**WHAT YOU ARE ASKED TO DO:** Return the lines below that contain "events".

**RECORD EXCERPTS:**
+++++

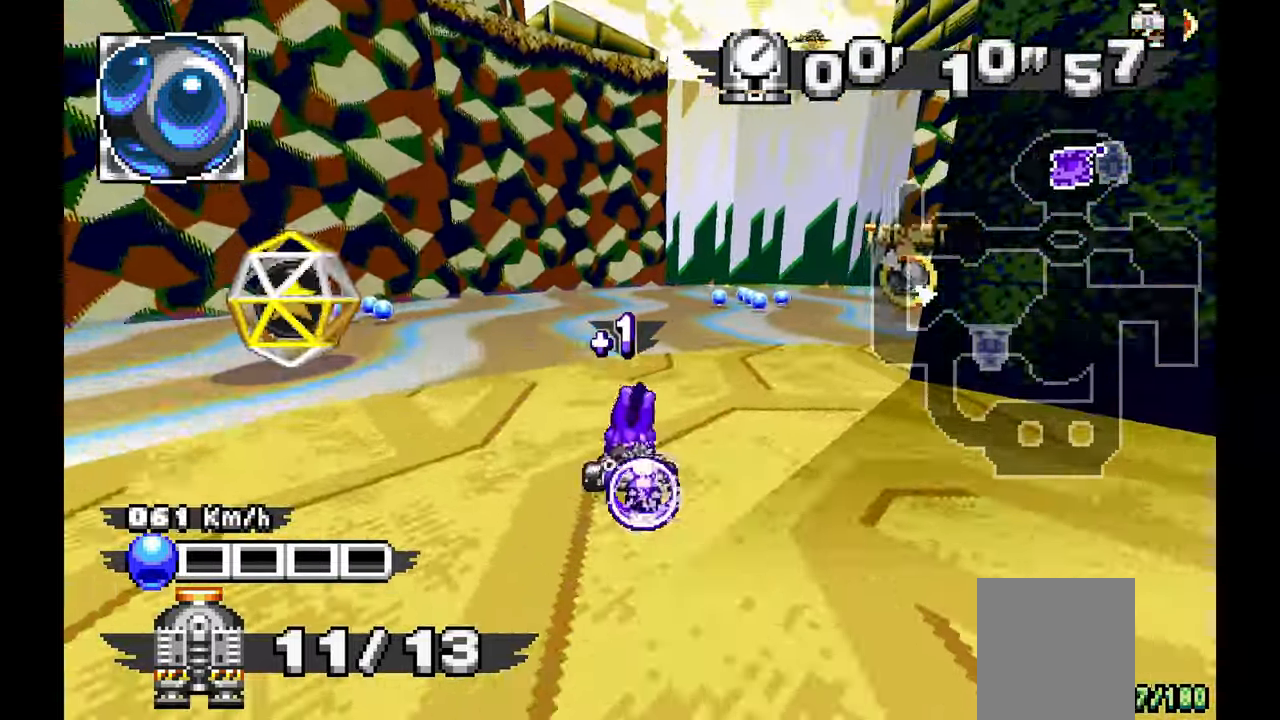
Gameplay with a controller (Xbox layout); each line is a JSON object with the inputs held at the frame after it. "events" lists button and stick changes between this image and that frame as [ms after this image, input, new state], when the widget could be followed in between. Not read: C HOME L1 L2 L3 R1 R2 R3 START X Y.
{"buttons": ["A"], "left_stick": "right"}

+++++

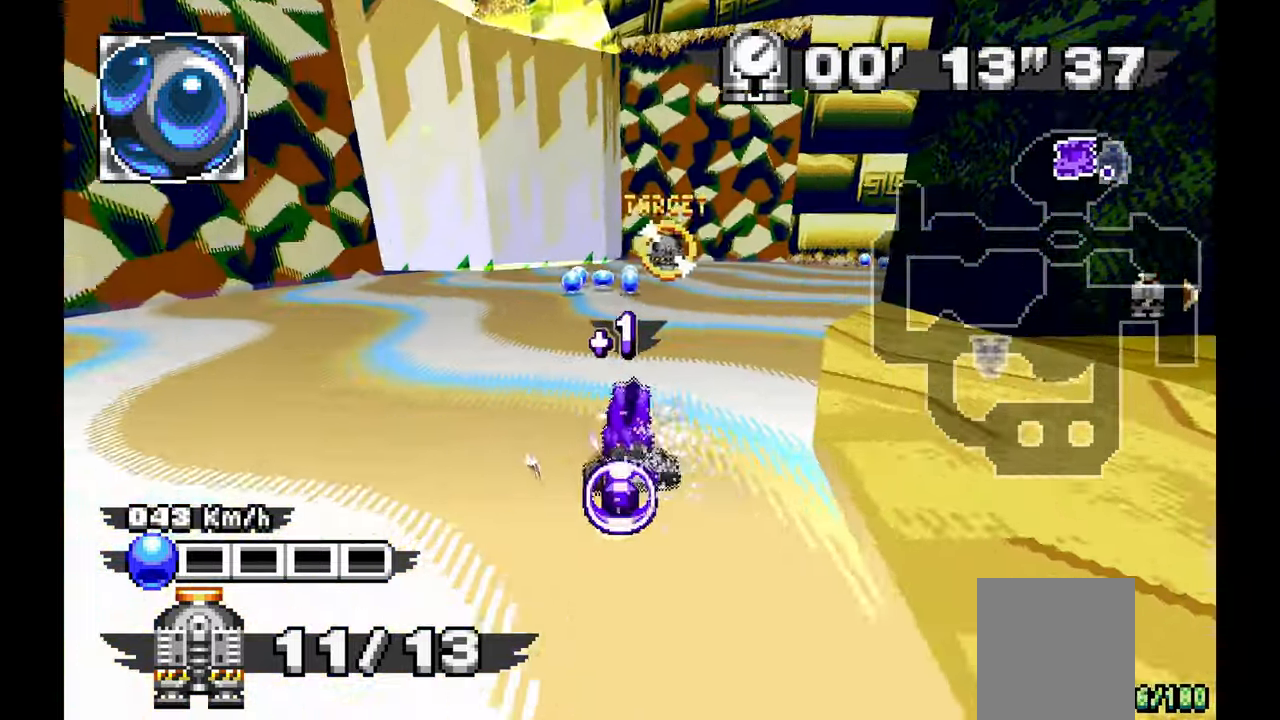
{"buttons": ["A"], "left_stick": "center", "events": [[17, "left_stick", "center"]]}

+++++

**RESPONSE FOR THIS EXERCISE:**
Gameplay with a controller (Xbox layout); each line is a JSON object with the inputs held at the frame after it. "events" lists button and stick changes between this image and that frame as [ms after this image, input, new state], when the widget could be followed in between. Not read: C HOME L1 L2 L3 R1 R2 R3 START X Y.
{"buttons": ["A"], "left_stick": "center", "events": [[17, "left_stick", "center"]]}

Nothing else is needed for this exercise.